I confess I don’t know how hard DPR would be, but I can think of some ways we could find this out. We could talk to campaigners, both those campaigning directly for drug reform in particular, as well as for other issues (outsiders might engage less in wishful thinking) and ask them how much money they think they would need to be 10%, 50% and 100% confident they could organise enough people to change policy. This would mirror the strategy of asking AI researchers when they think general AI will be developed. We could also try to find comparable history policy changes and see how easy that was. Maybe the abolition of prohibition in America would be one. I haven’t looked into this yet, but I’d welcome help from others as well as additional suggestions.

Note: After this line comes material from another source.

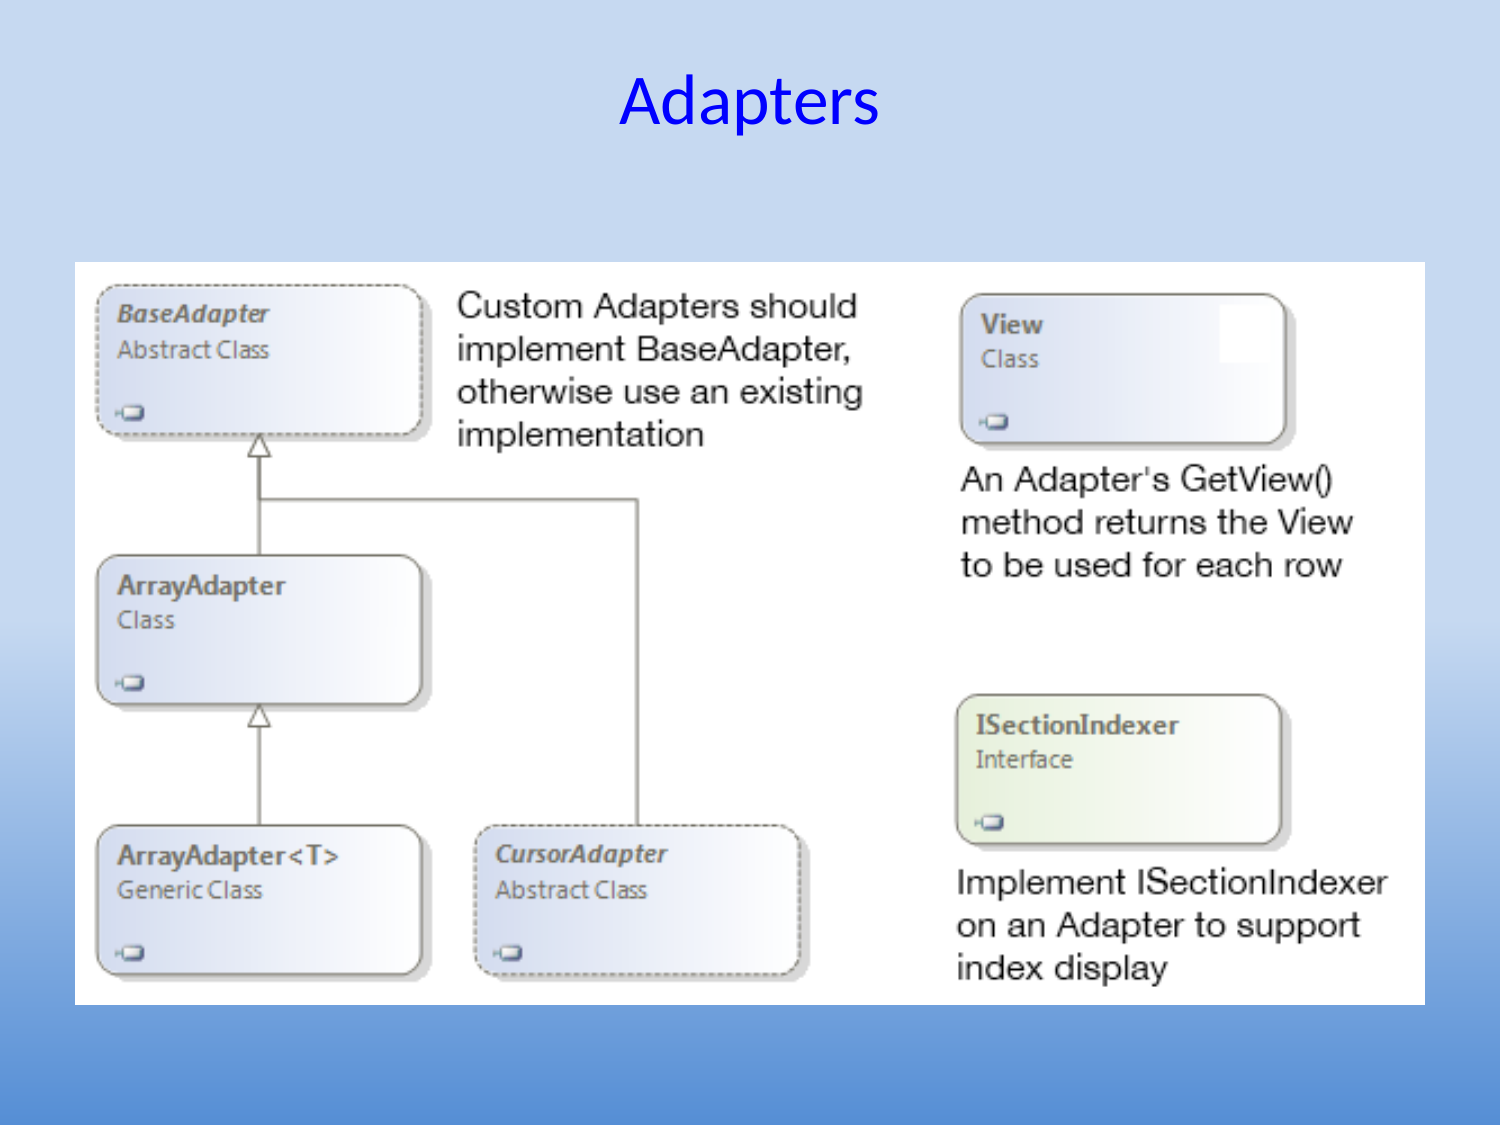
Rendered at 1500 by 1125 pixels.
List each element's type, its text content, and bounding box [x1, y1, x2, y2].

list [74, 262, 1426, 1006]
title Adapters [75, 45, 1425, 233]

My guess is that the smart, practical strategy would be concentrate DPR campaigning in one country or region, in the hope of winning over that area and the causing a domino effect elsewhere, rather than spreading efforts thinly all over the world. This could well be the UK, but I haven’t put much thought into this either.
 There are some, fairly limited concerns that giving doctors access to these drugs would lead to them being misused or sold. A particular fear would be the theft and black market re-selling of morphine in the developing world. However, all these concerns exist with current medicines, so this seems like an argument for government oversight of doctors, rather than deny access. And even if there are some costs, presumably those are acceptable if the benefits are large enough.
 As Konrad Seifert notes (personally correspondence), this seems to commit me to arguing tobacco and alcohol should be banned, even as (nearly) everything else becomes legal. I don’t think it does, if only for the practical reasoning trying to get alcohol and tobacco banned would be nearly impossible and that’s not the important battle to fight anyway.